Clive explains how our waste is a symptom of an unsustainable lifestyle
There is a remarkable truism which is devastating for Homo sapiens to comprehend – there is no waste in nature. But Australians each create 2.7 tonnes of waste a year. That’s 7.5kg per day and yet we only consume about 1kg of solid food, fruit, vegetables and meat each day! So 6.5kg of our daily waste is packaging, which is a shocking indictment of our consumer-driven lifestyle.

Just one rubbish bin a year
David Cavagnaro from Seed Savers Exchange in Iowa and the late permaculture guru Bill Mollison, set the gold standard for all of us by leading truly sustainable lifestyles … they each filled just one rubbish bin a year!  The contrast between the profligate Australian consumer lifestyle and the sustainable one is staggering. When you grow your own food, it doesn’t need packaging; but this wasteful national figure rarely applies to gardeners (including Penny and I as we buy almost no processed food or consumer goods) because we, like all gardeners, compost our food scraps and garden prunings.

When did our waste problem begin?
This modern corruption of our ecological system began with the industrial revolution, from the 1750s onwards, but it really gained momentum when consumer marketing took off in the early 1960s. Marketing gurus persuaded consumers to give up our partially-sustainable lifestyles. This was exemplified by the ubiquitous supermarket tomato travelling 3,000km south from Bowen to replace home-grown, fresh food with heavily processed and packaged food for convenience.

Nature recycles everything
When a tree falls or an animal or insect dies, it becomes the nutrients for the next generation of plants thereafter. Rocks decay, which helps provide the minerals to combine with the organic matter to create new soils. There is no waste in nature, everything is recycled. The gaseous carbon in the atmosphere is dragged down to the earth through photosynthesis to feed living plants that in turn feed the animals which are eventually recycled back into the earth after decay, in a cyclic process of renewal. Without plants there would be no animals.

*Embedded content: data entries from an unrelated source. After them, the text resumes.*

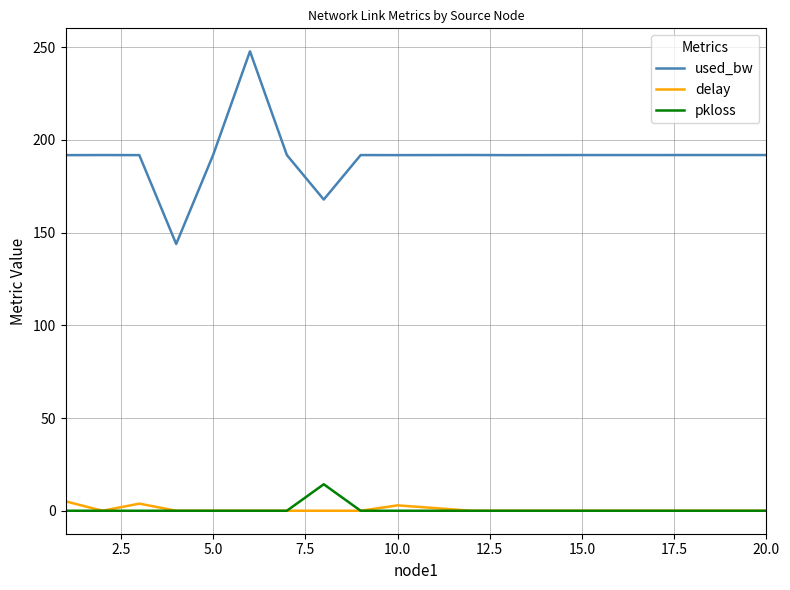

What are all the series names shown in the legend?

used_bw, delay, pkloss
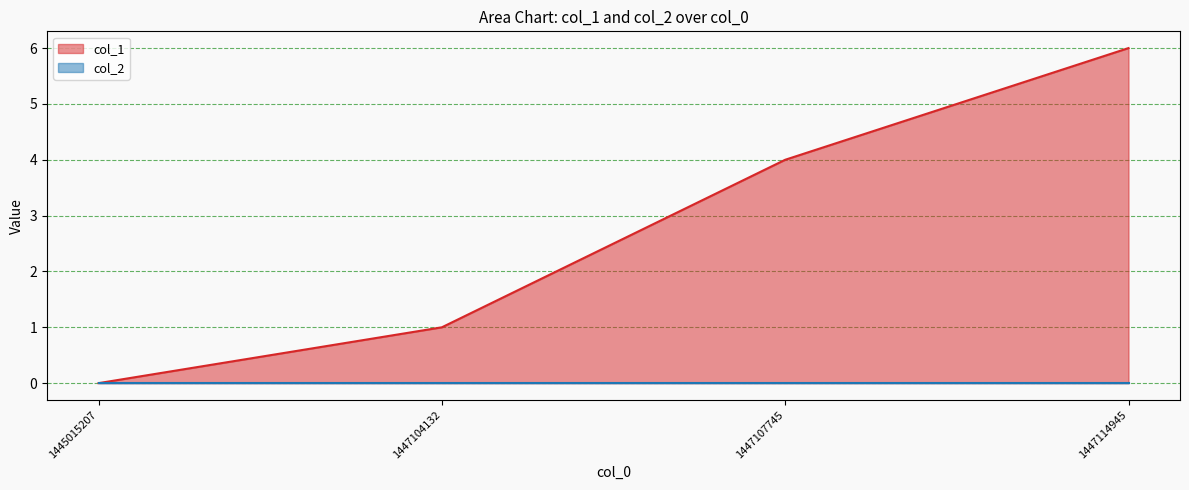

Reading left to right, what are all the values shown in this chart?

1445015207=0	1447104132=1	1447107745=4	1447114945=6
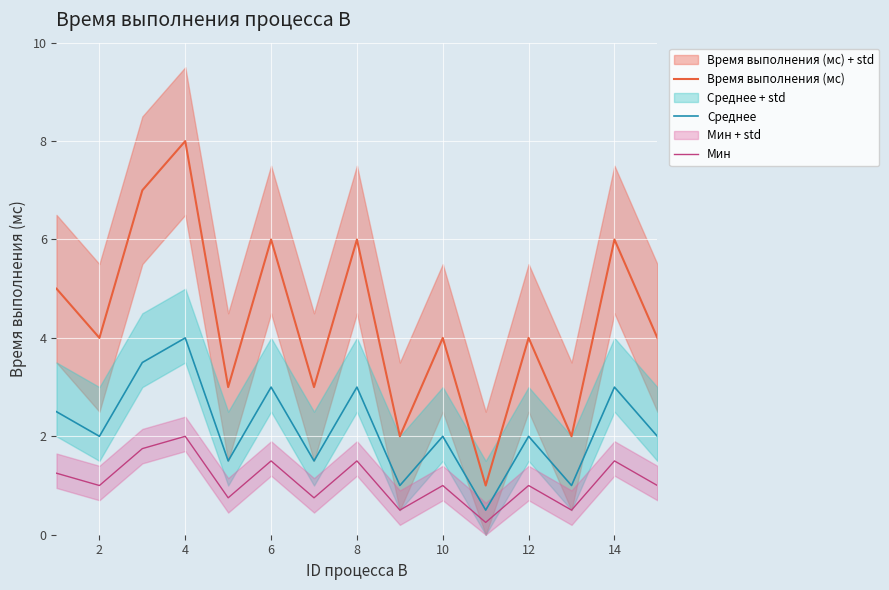

Count the number of categories in the chart.

15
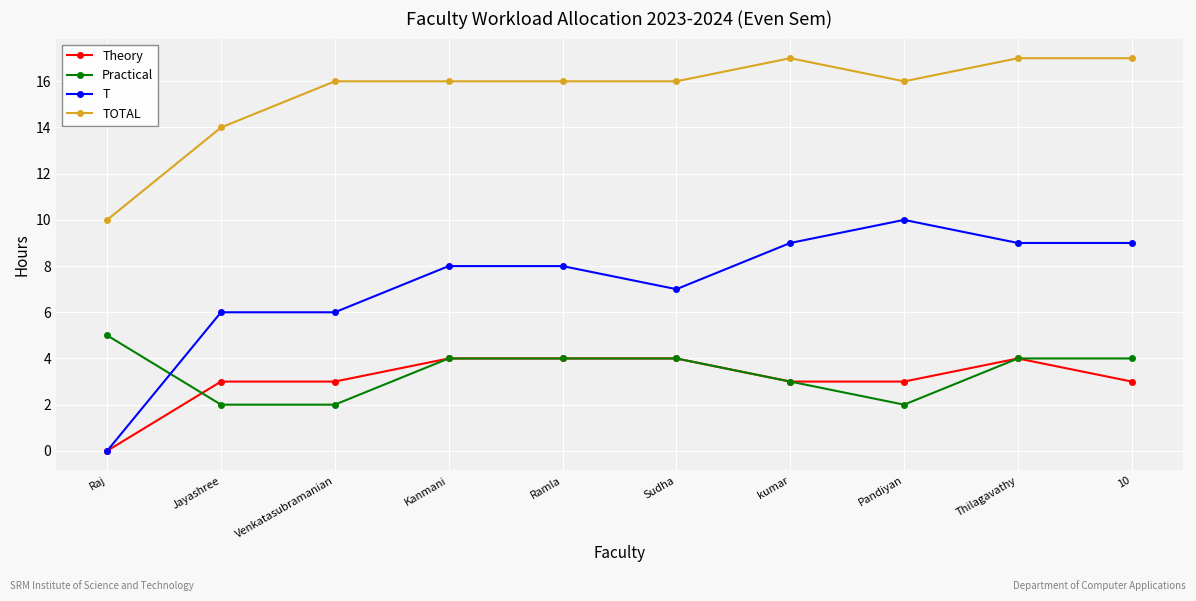

What is the label of the 9th point from the right?

Jayashree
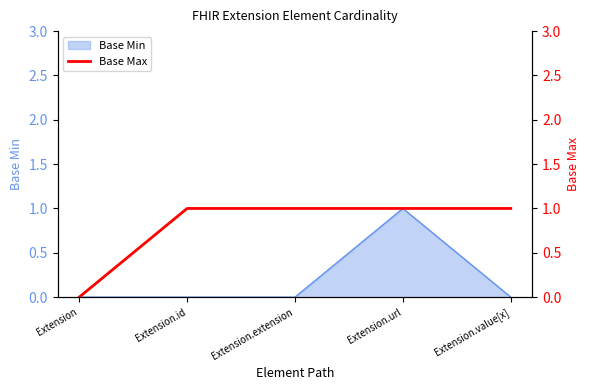

Is it true that Base Min equals 0 at Extension.extension?

True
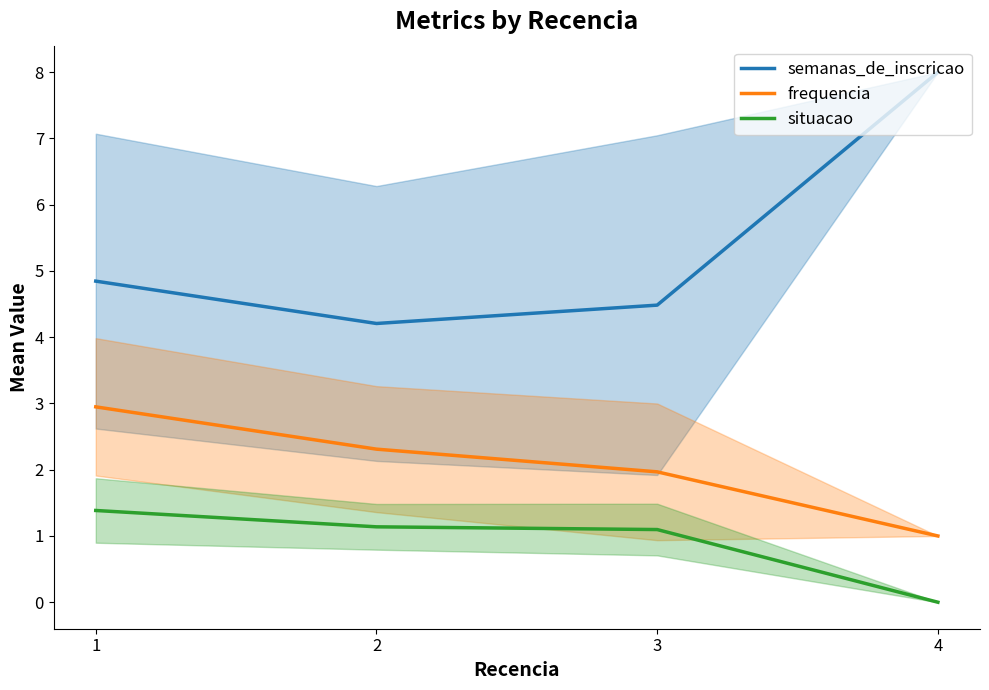

What is the lowest value of the semanas_de_inscricao series?

4.2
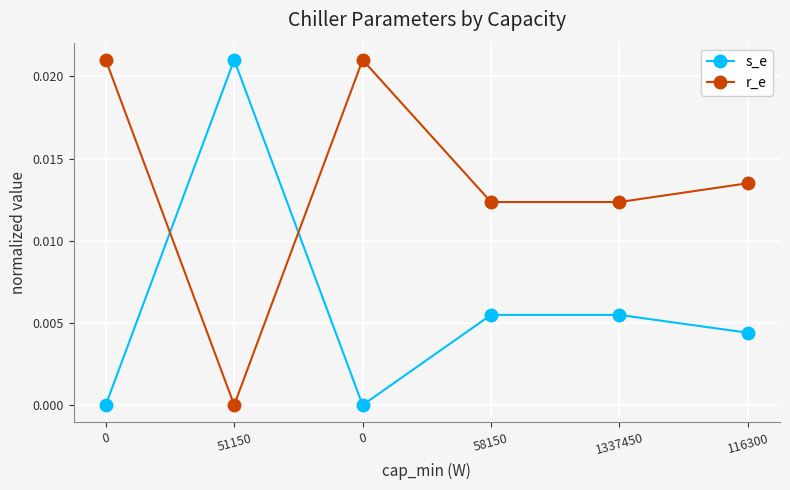

Between 51150 and 58150, which is larger?

51150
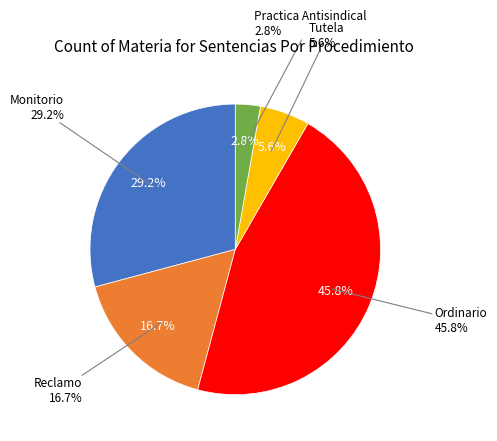

What is the change in value from Monitorio to Tutela?

-17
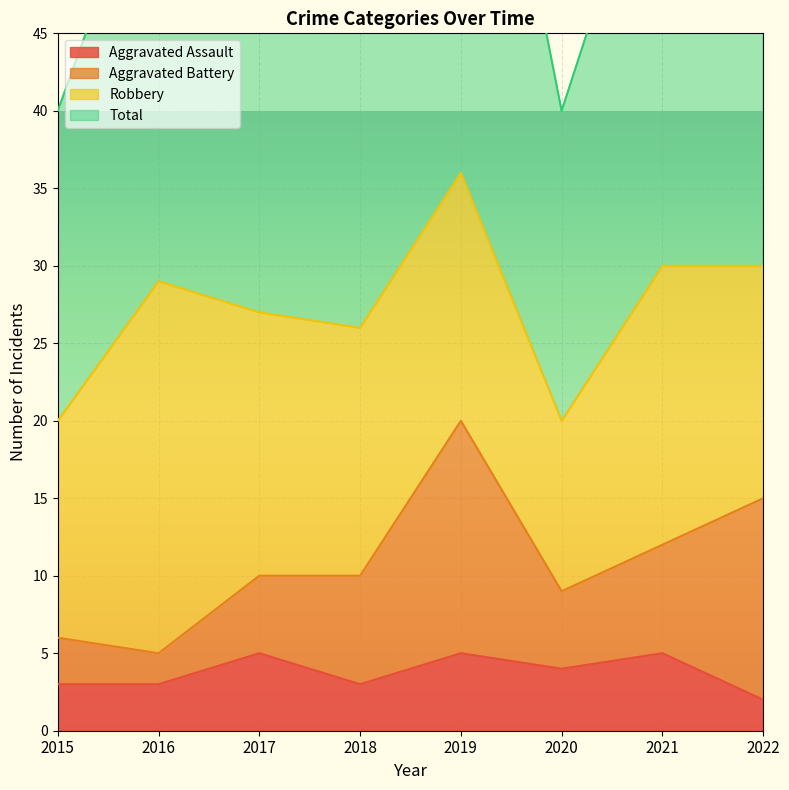

At which category does Total reach its first local peak?

2016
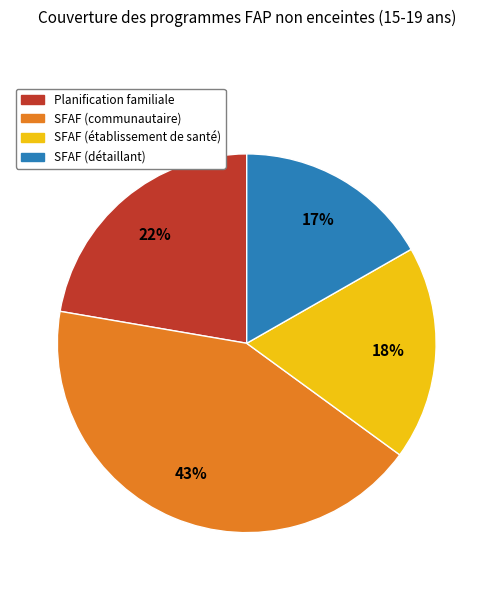

Combined, do SFAF (établissement de santé) and SFAF (communautaire) account for over 50%?

Yes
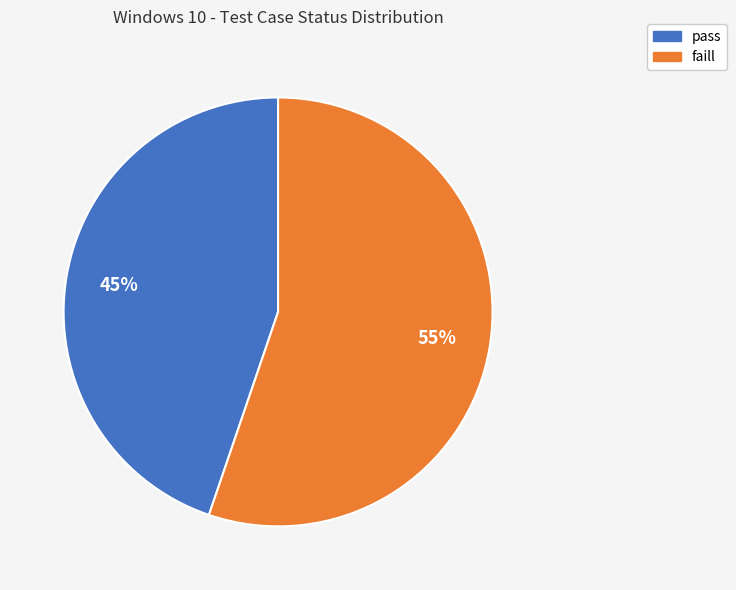

Which has a higher value, pass or faill?

faill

Dinosaurs roaming Federal parliament
We are being led by people who have no idea of how our planetary system works. They are arrogant and ignorant of how close to calamity our out of balance ecological system is to creating an unsustainable planet.

There is no time to waste
I was brought up to believe my primary task was to prepare my children for a better future.  As I got older, I began to worry about the future of my children’s children. Toxic Tony started the nonsense as conservatives,  who should be conservationists, overturned the carbon tax to enable miners and corporates to bolster their bottom lines. If we compost our food scraps and bury our prunings using trench composting techniques (image below), we should be able to cut the volume of waste by half. By buying unprocessed food, shopping for fruit and vegetables beyond what we grow and using only recycled bags or boxes, we can dramatically reduce waste almost immediately.